In order to predict our climate future, scientists spend a lot of time looking into the past, trying to understand what conditions were like during times when the planet was much warmer or much cooler than it is today. The latest instance: a report published in the February issue of the journal Geosphere, offering a plausible explanation for swings between long stretches of greenhouse warming and dramatic cooling over millions of years.
The culprit, said lead author Cin-Ty Lee of Rice University in an interview, appears to be the ebb and flow of eruptions from volcanic mountain chains around the globe, which alternately pump heat-trapping carbon dioxide into the atmosphere and allow it to be re-absorbed by rocks and living things.
While these changes happen far too slowly to have any bearing on the current, human-caused episode of global warming, they do help scientists to understand the relationship between carbon-dioxide concentrations in the atmosphere and global temperature changes.
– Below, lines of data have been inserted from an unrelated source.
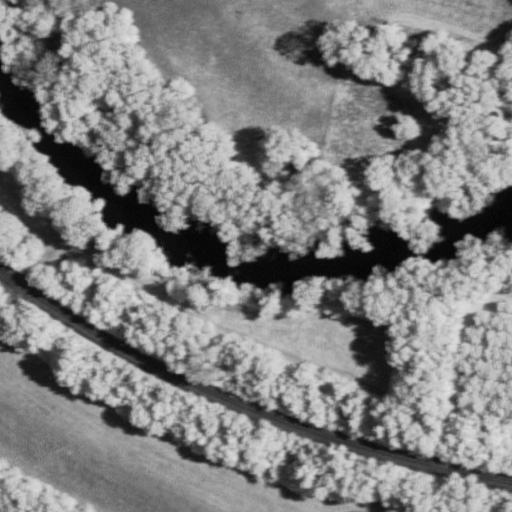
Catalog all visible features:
railway: (249, 379)
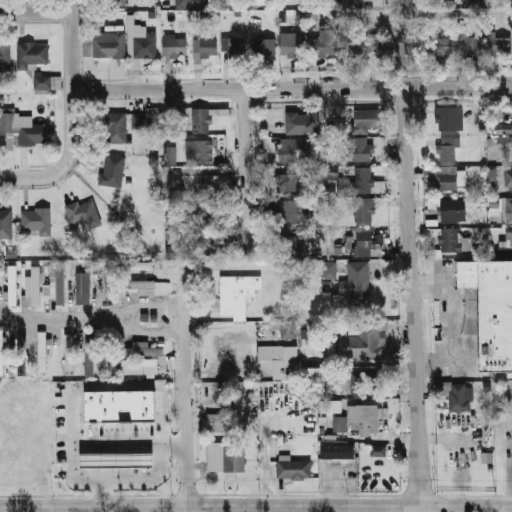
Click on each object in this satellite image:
building: (350, 1)
building: (352, 1)
building: (116, 2)
building: (477, 2)
building: (116, 3)
building: (473, 3)
building: (190, 4)
building: (192, 4)
road: (35, 10)
building: (140, 40)
building: (140, 41)
building: (324, 42)
building: (466, 42)
building: (496, 42)
building: (497, 43)
building: (291, 44)
building: (357, 44)
building: (381, 44)
building: (381, 44)
road: (72, 45)
building: (104, 45)
building: (173, 45)
building: (175, 45)
building: (324, 45)
building: (410, 45)
building: (416, 45)
building: (105, 46)
building: (233, 46)
building: (443, 46)
building: (471, 46)
building: (263, 47)
building: (264, 47)
building: (295, 47)
building: (204, 48)
building: (205, 48)
building: (354, 48)
building: (233, 49)
building: (444, 49)
building: (5, 55)
building: (31, 55)
building: (32, 55)
building: (6, 56)
building: (42, 81)
building: (48, 82)
road: (293, 87)
building: (205, 118)
building: (449, 118)
building: (447, 119)
building: (138, 120)
building: (140, 120)
building: (201, 120)
building: (271, 120)
building: (365, 120)
building: (367, 120)
building: (302, 122)
building: (508, 122)
building: (299, 123)
building: (337, 125)
building: (116, 127)
building: (115, 128)
building: (503, 128)
building: (19, 130)
building: (22, 131)
building: (505, 140)
building: (510, 143)
building: (448, 148)
building: (203, 149)
building: (288, 149)
building: (292, 149)
building: (357, 149)
building: (362, 149)
building: (449, 149)
building: (199, 152)
building: (170, 155)
building: (171, 155)
road: (66, 160)
building: (112, 171)
building: (117, 171)
road: (247, 171)
building: (492, 173)
building: (448, 178)
building: (450, 178)
building: (508, 179)
building: (508, 179)
building: (283, 181)
building: (365, 181)
building: (286, 182)
building: (366, 182)
building: (199, 183)
building: (204, 183)
building: (177, 191)
building: (502, 207)
building: (508, 209)
building: (364, 210)
building: (365, 210)
building: (452, 210)
building: (287, 211)
building: (451, 211)
building: (289, 212)
building: (84, 214)
building: (207, 214)
building: (320, 214)
building: (83, 215)
building: (207, 215)
building: (37, 220)
building: (37, 221)
building: (6, 223)
building: (6, 223)
building: (452, 241)
building: (453, 241)
building: (508, 241)
building: (205, 243)
building: (206, 244)
building: (287, 244)
building: (288, 244)
building: (363, 244)
building: (365, 244)
building: (505, 246)
building: (173, 247)
building: (11, 254)
building: (134, 265)
building: (135, 265)
building: (329, 270)
building: (356, 282)
building: (357, 282)
building: (106, 283)
building: (106, 283)
building: (11, 285)
building: (13, 285)
building: (56, 285)
building: (34, 286)
building: (55, 286)
building: (139, 286)
building: (140, 286)
building: (326, 286)
building: (32, 287)
building: (83, 288)
building: (83, 289)
building: (236, 294)
building: (237, 294)
road: (143, 299)
road: (415, 299)
building: (491, 310)
road: (53, 316)
building: (495, 316)
road: (452, 326)
building: (289, 331)
building: (287, 332)
road: (142, 334)
building: (368, 342)
building: (366, 344)
building: (21, 349)
building: (143, 350)
building: (144, 350)
building: (42, 351)
building: (42, 351)
building: (2, 352)
building: (69, 352)
building: (69, 352)
building: (1, 354)
building: (22, 354)
building: (90, 354)
building: (91, 355)
building: (281, 359)
building: (280, 360)
building: (139, 366)
building: (141, 369)
building: (316, 374)
building: (364, 378)
building: (359, 381)
building: (457, 395)
building: (459, 397)
building: (120, 405)
building: (119, 406)
road: (185, 406)
building: (330, 406)
building: (358, 420)
building: (364, 420)
building: (215, 423)
building: (222, 425)
parking lot: (128, 434)
building: (378, 450)
road: (129, 451)
building: (336, 451)
building: (337, 451)
building: (212, 456)
building: (235, 457)
building: (116, 460)
building: (226, 460)
gas station: (116, 464)
building: (116, 464)
road: (73, 467)
road: (162, 467)
building: (292, 468)
building: (295, 469)
road: (117, 484)
road: (103, 494)
road: (256, 503)
road: (48, 509)
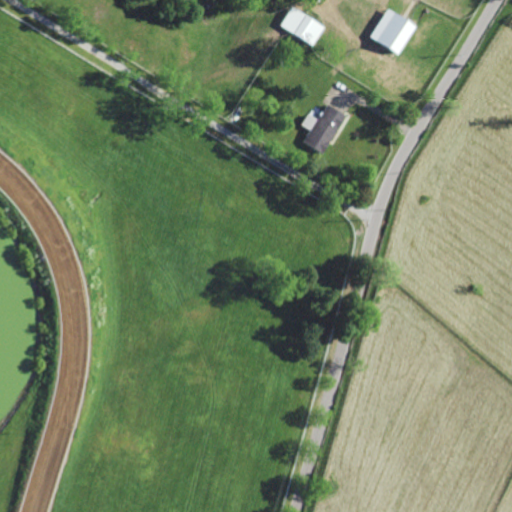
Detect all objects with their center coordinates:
building: (298, 25)
building: (302, 25)
building: (388, 30)
building: (359, 63)
road: (156, 89)
building: (291, 104)
building: (321, 126)
building: (322, 128)
road: (340, 200)
road: (369, 244)
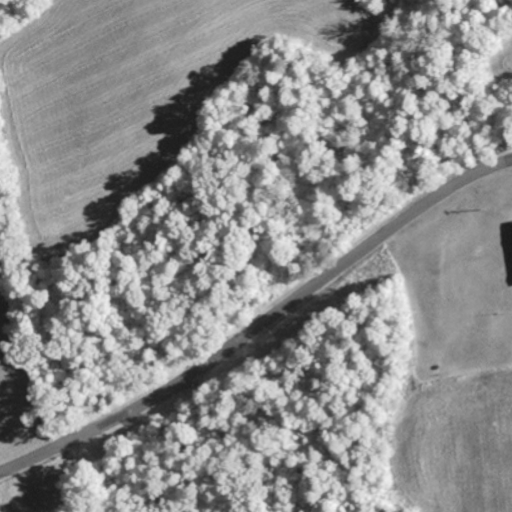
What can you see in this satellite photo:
road: (262, 324)
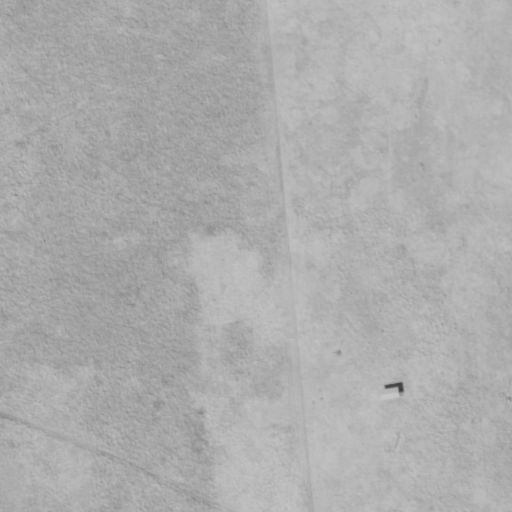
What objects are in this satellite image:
building: (388, 393)
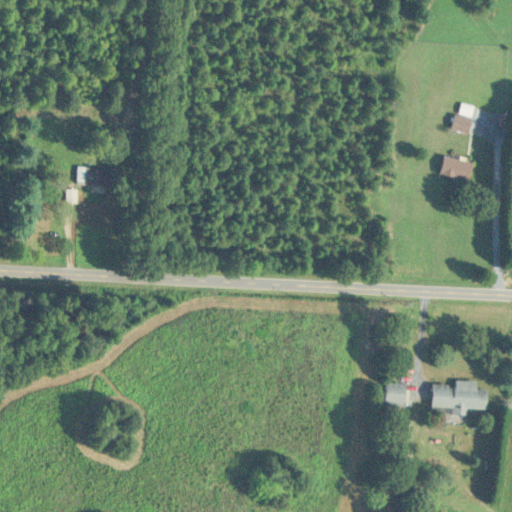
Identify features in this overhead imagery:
building: (461, 124)
building: (455, 169)
building: (90, 177)
road: (255, 282)
building: (394, 395)
building: (458, 397)
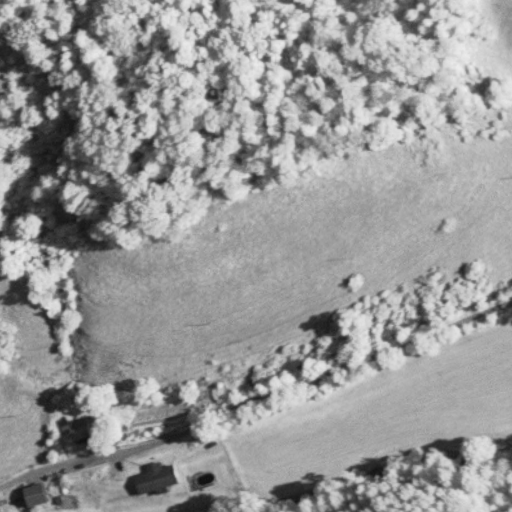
The new idea is that it’s a more sustained series of eruptions from volcanoes in strategic locations along the edge of continents that cause these long periods of warmth.
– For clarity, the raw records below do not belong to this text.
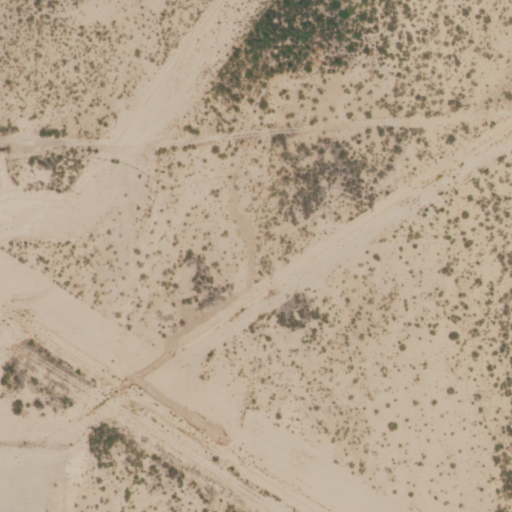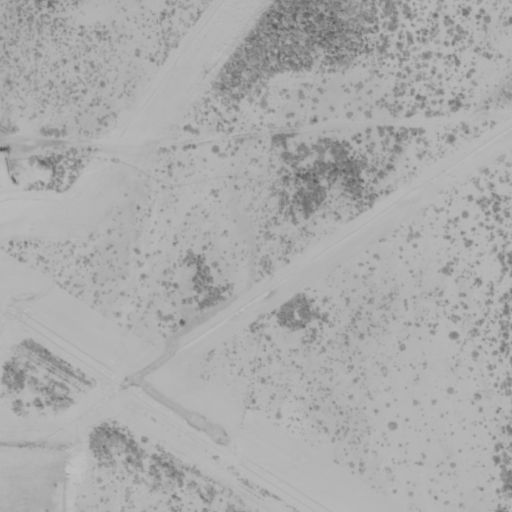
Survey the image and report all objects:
road: (255, 131)
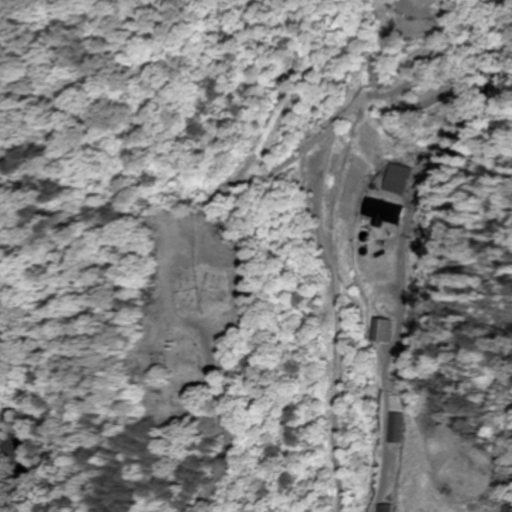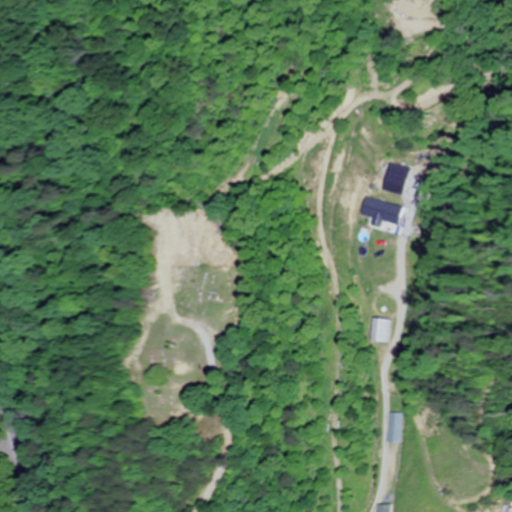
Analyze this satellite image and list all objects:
road: (387, 236)
building: (378, 330)
building: (392, 427)
road: (20, 453)
building: (385, 507)
building: (511, 509)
Credit: flickr/NASA’s Marshall Space Flight Center
Credit: flickr/NASA’s Marshall Space Flight Center
The main effect of volcanoes in the modern world is to cool the planet by throwing particles of sulfur dioxide high into the stratosphere, where they temporarily block the Sun. In the distant past, however, paleo-climatologists have long believed that volcanic activity was a major cause of global warming. Massive eruptions — far more powerful than anything going on today — can pump large amounts of heat-trapping carbon dioxide into the air. The problem with that theory is that those events don’t last long enough to explain periods of warmer climate that have lasted tens of millions of years.